Livia Gershon provides a list of some of the things that will enter the public domain in 2022, including A. A. Milne’s Winnie-the-Pooh and Hemingway’s The Sun Also Rises.

A musician in Seattle made between $8,000 and $16,000 a year selling CDs at shows in the early 2000s. This year on Spotify, he made $150.

For Thomas Mann in his Reflections of a Nonpolitical Man, Adam Kirsch writes, “the problem isn’t which political side you support; it’s the necessity of choosing a side in the first place. He passionately defends the right to be nonpolitical, arguing that this is the proper stance for the artist and, more broadly, for the German people, whose genius lies in the realm of culture and spirit, not politics.”

Did you have a tad too much to drink last night ringing in the new year? Maybe you should sign one of these temperance pledges.

That Old World style:

In Ravelstein, Saul Bellow’s thinly disguised account of the final years of the University of Chicago professor Allan Bloom, the narrator Chick and his close friend Abe Ravelstein go on a shopping spree in Paris sometime in the 1990s.

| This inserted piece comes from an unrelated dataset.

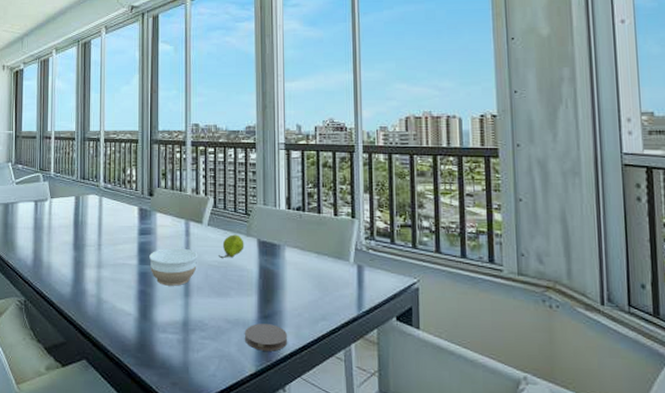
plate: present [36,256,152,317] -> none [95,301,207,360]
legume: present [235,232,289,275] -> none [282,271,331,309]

For all their highfalutin philosophical talk about Athens versus Jerusalem and the like, Bellow makes it clear that there is a Dionysian as well as Apollonian cast to the bond between Chick and Abe. After departing the Hôtel de Crillon, their first stop is Lanvin. There, Abe is smitten by a beautiful flannel jacket retailing for $4,500. He buys it. “You see such jackets advertised in Vanity Fair and the other fashion slicks,” he says, “and they’re usually modeled by unshaven toughs with the look of rough trade or downright rapists who have nothing — but nothing — to do, other than being seen in all the glory of their dirty narcissism.” After visiting Sulka to inspect the custom-made shirts that Abe had previously ordered, the duo seek out the bespoke hat-maker Gelot in the Place Vendôme. Here, Chick finally breaks down and buys a nifty green corduroy fedora. This prompts Abe to comment, “I like the look of it on you. You can do with a little assertion.” Sulka and Gelot are long gone, but in his marvelous elegy Swan Songs, Réginald-Jérôme de Mans vividly evokes a Parisian world of glittering elegance that Abe and Chick could take for granted.